# YOUR TASK
Could you copy the data that follows exactly as written, but drop the pictures?

# DATA BELOW
========================================
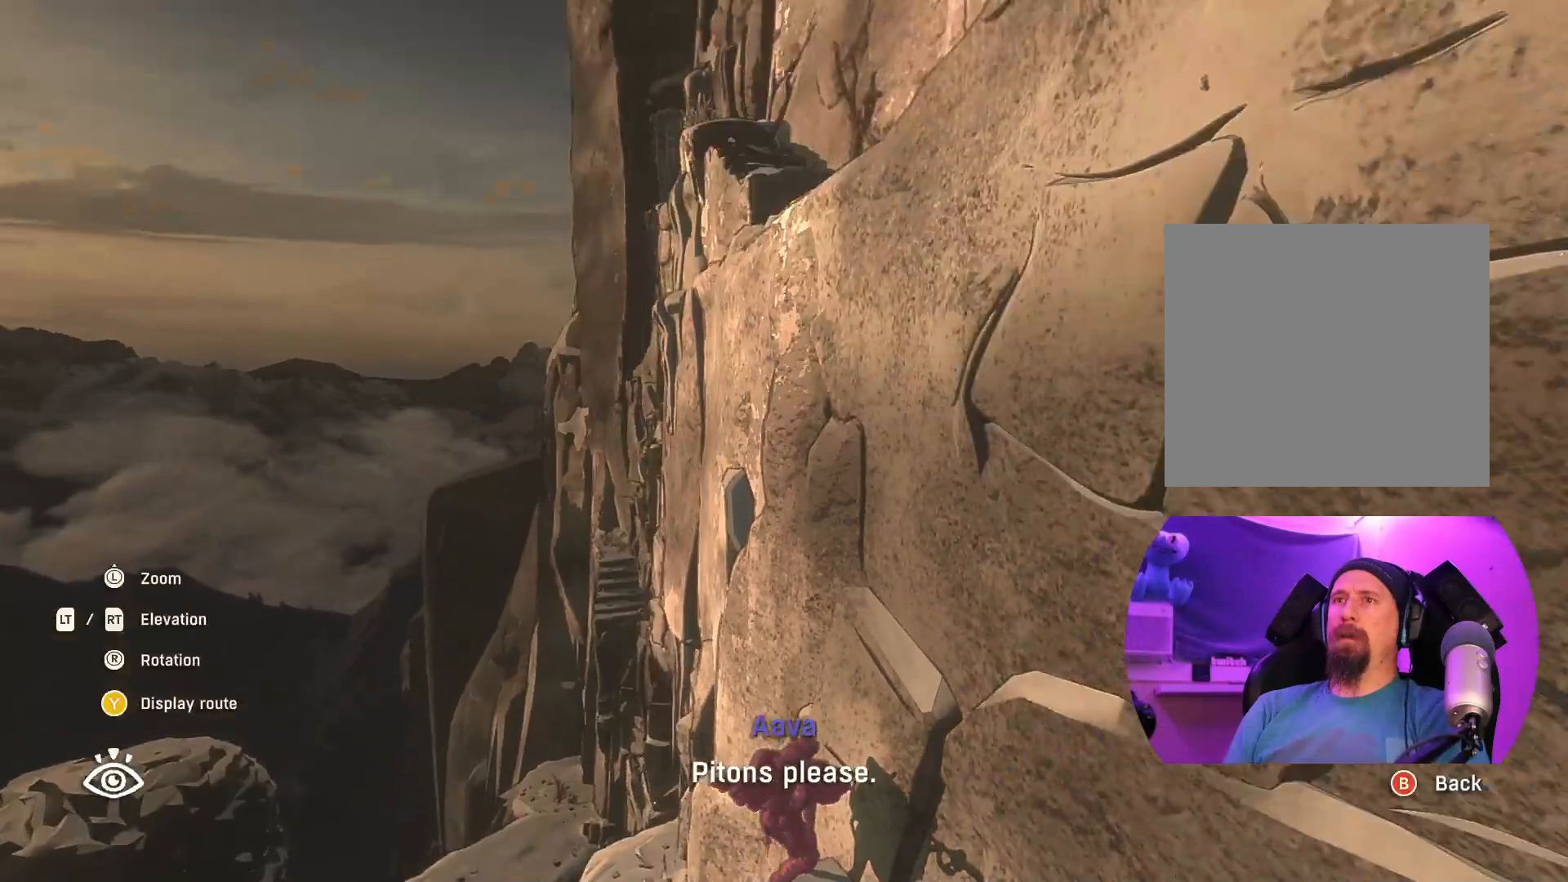
{"buttons": [], "left_stick": "left", "right_stick": "right", "events": [[117, "left_stick", "left"], [367, "right_stick", "right"]]}
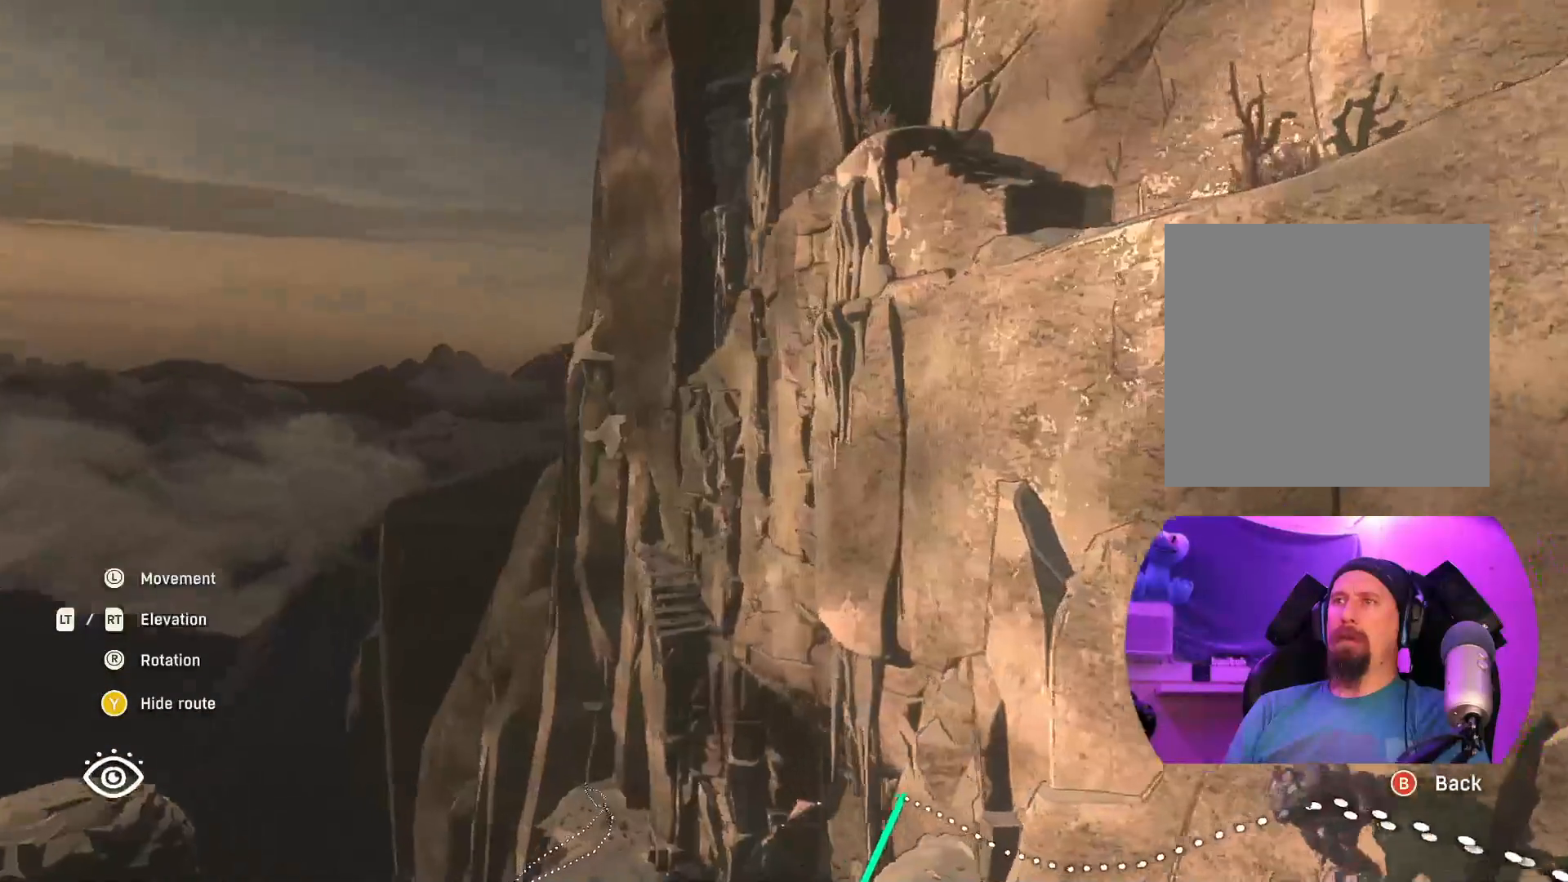
{"buttons": [], "left_stick": "left", "right_stick": "down-right", "events": [[233, "right_stick", "down-right"]]}
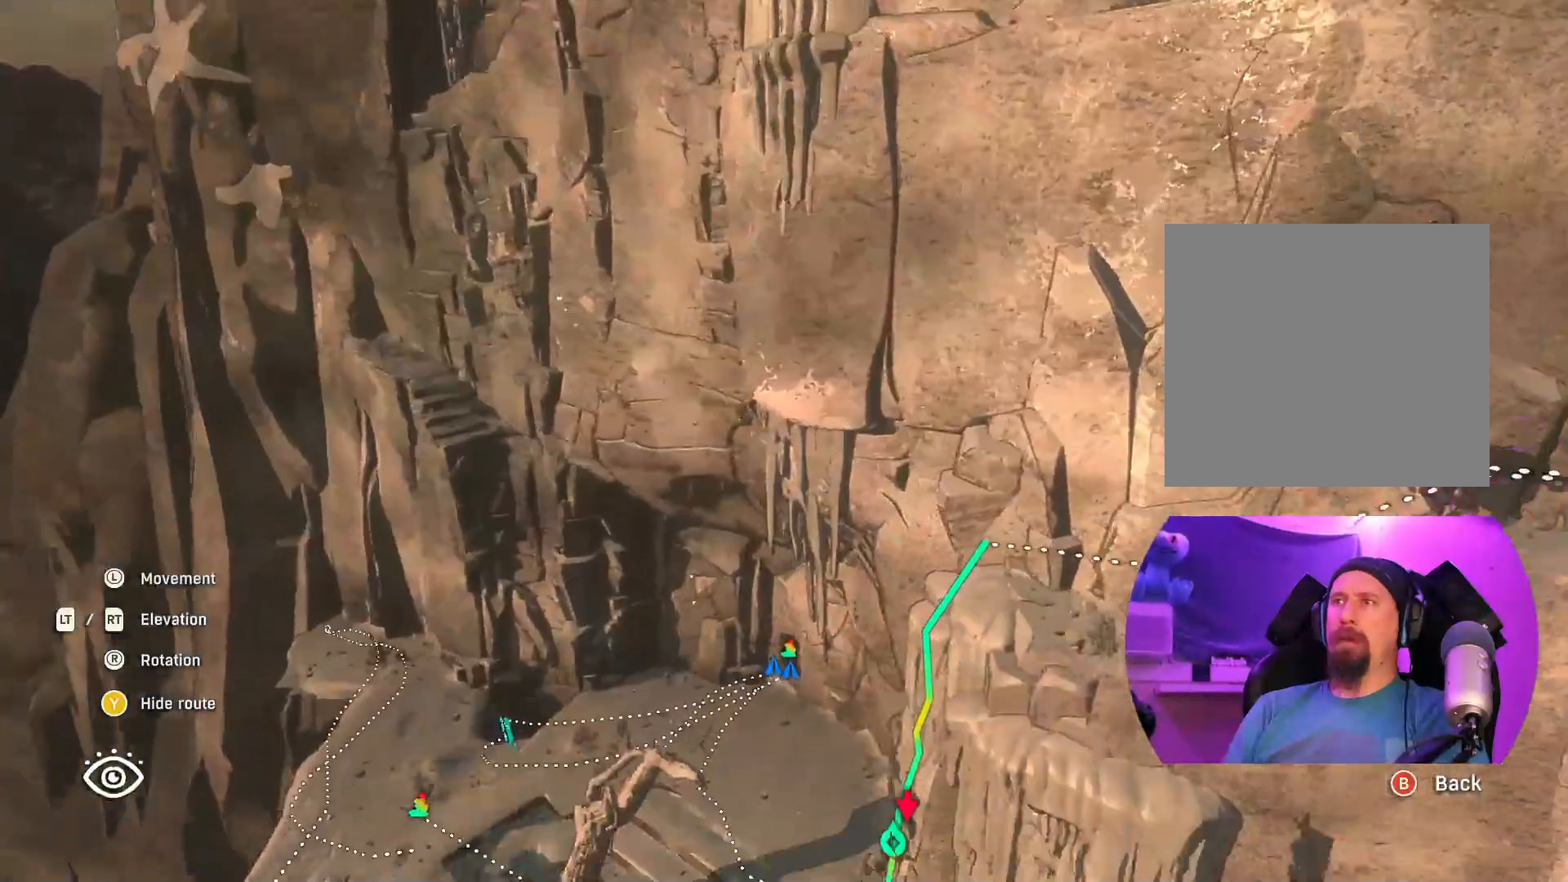
{"buttons": [], "left_stick": "left", "right_stick": "center", "events": [[167, "right_stick", "center"]]}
========================================
# RESPONSE BOX
{"buttons": [], "left_stick": "left", "right_stick": "right", "events": [[117, "left_stick", "left"], [367, "right_stick", "right"]]}
{"buttons": [], "left_stick": "left", "right_stick": "down-right", "events": [[233, "right_stick", "down-right"]]}
{"buttons": [], "left_stick": "left", "right_stick": "center", "events": [[167, "right_stick", "center"]]}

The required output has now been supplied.